Il governo quindi prenderà forma e s'insedierà. Se poi avrà la fiducia dal Parlamento, comincerà un percorso verso un orizzonte che coincide con la fine della legislatura nel 2013. E infatti Monti ieri sera ha detto che lascerebbe solo nel caso in cui le forze politiche gli offrissero un appoggio a tempo determinato, un sostegno a scadenza. Il che non è plausibile, quali che siano le riserve mentali. Un conto è disporsi a far inciampare il governo in Parlamento quando torna comodo, un altro è dichiararlo in anticipo. Solo Di Pietro è così sincero.

Il secondo punto di forza è l'opinione pubblica. La gente è in larga parte a favore del professore milanese. Lo conosce poco, ma apprezza d'istinto il suo stile severo, l'eloquio essenziale e appropriato, l'immagine di competenza e di rigore morale che lo accompagna nelle prime frequentazioni dei palazzi romani. Per un uomo che non dispone di forza politica, avere dalla sua il grande pubblico è fondamentale.
E questo spiega forse certi appuntamenti inseriti in agenda, con i giovani e le donne. Data l'urgenza della crisi e la difficoltà di comporre il quadro generale, tali incontri potrebbero apparire superflui o fuorvianti. Ma si giustificano con l'attenzione che Monti deve al suo alleato: l'opinione pubblica.

Terzo punto di forza, il sostegno assiduo del presidente della Repubblica. Napolitano segue passo passo i lavori in corso a Palazzo Giustiniani. È attento a evitare qualsiasi invasione di campo, ma non è certo avaro di consigli e suggerimenti. Il momento è 'cruciale', ripete. La sua pressione sui partiti, affinché agiscano in una logica concorde, è continua quanto discreta. Allo stesso modo, Monti continua a godere della simpatia di tutte le cancellerie occidentali, che vogliono vederlo al più presto nella pienezza dei poteri alla guida dell'esecutivo.

Vediamo invece i punti di debolezza. Il principale riguarda la mancanza di qualsiasi slancio verso l'unità nazionale. Non a caso Napolitano insiste sul tema della 'coesione': per la buona ragione che ce n'è troppo poca.

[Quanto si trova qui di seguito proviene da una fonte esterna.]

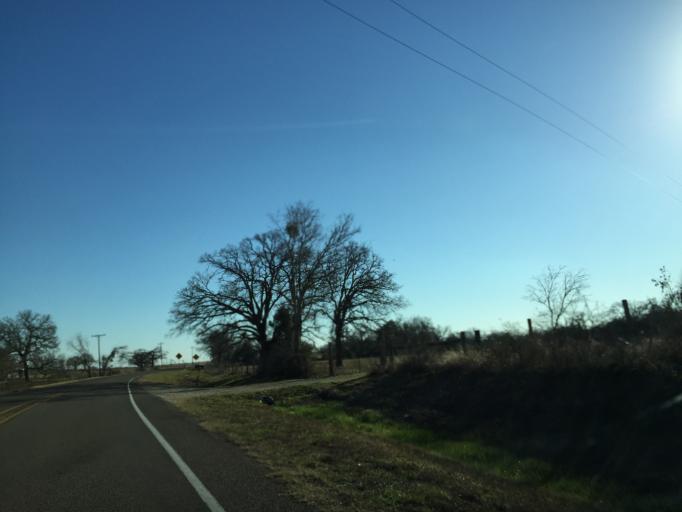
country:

La contraddizione di Monti consiste nel trovarsi alla testa di un governo d'emergenza, e quindi di unità, senza che i partiti lo seguano su questo terreno. Non si parla di un patto politico vecchio stile, ma in vista non c'è nemmeno un gesto formale, un armistizio dichiarato fra centrodestra e centrosinistra.
Il secondo punto di debolezza discende dal primo. Monti vorrebbe nella squadra ministeriale alcuni esponenti politici dei maggiori partiti (e con lui, possiamo immaginare, il Quirinale). Esponenti di primo piano indispensabili per rafforzare il rapporto fra il governo e le Camere, fra l'esecutivo dei 'tecnici' e la sua base parlamentare.

Niente da fare, a quanto sembra. Pdl e Pd non sono d'accordo su niente, ma su una cosa sì: rifiutare a Monti un profilo politico del governo che aiuterebbe a definire lo sforzo collettivo e vincolerebbe un po' di più le forze politiche a un sostegno non solo retorico (tutto è cominciato dal veto opposto dai democratici in nome della 'discontinuità' a Gianni Letta, uomo delle istituzioni e grande conoscitore della macchina dello Stato: un errore che forse sarà rimpianto).
Occorrerebbe che oggi, durante l'incontro con Pdl e Pd, Monti mettesse le carte in tavola e chiedesse con forza un impegno nel governo di alcune personalità politiche. Come garanti di una linea. Anche perché, ed è il terzo punto, la fiducia dei mercati verso la novità italiana non è eterna, se appena si accorgono della relativa fragilità di una compagine solo 'tecnica'.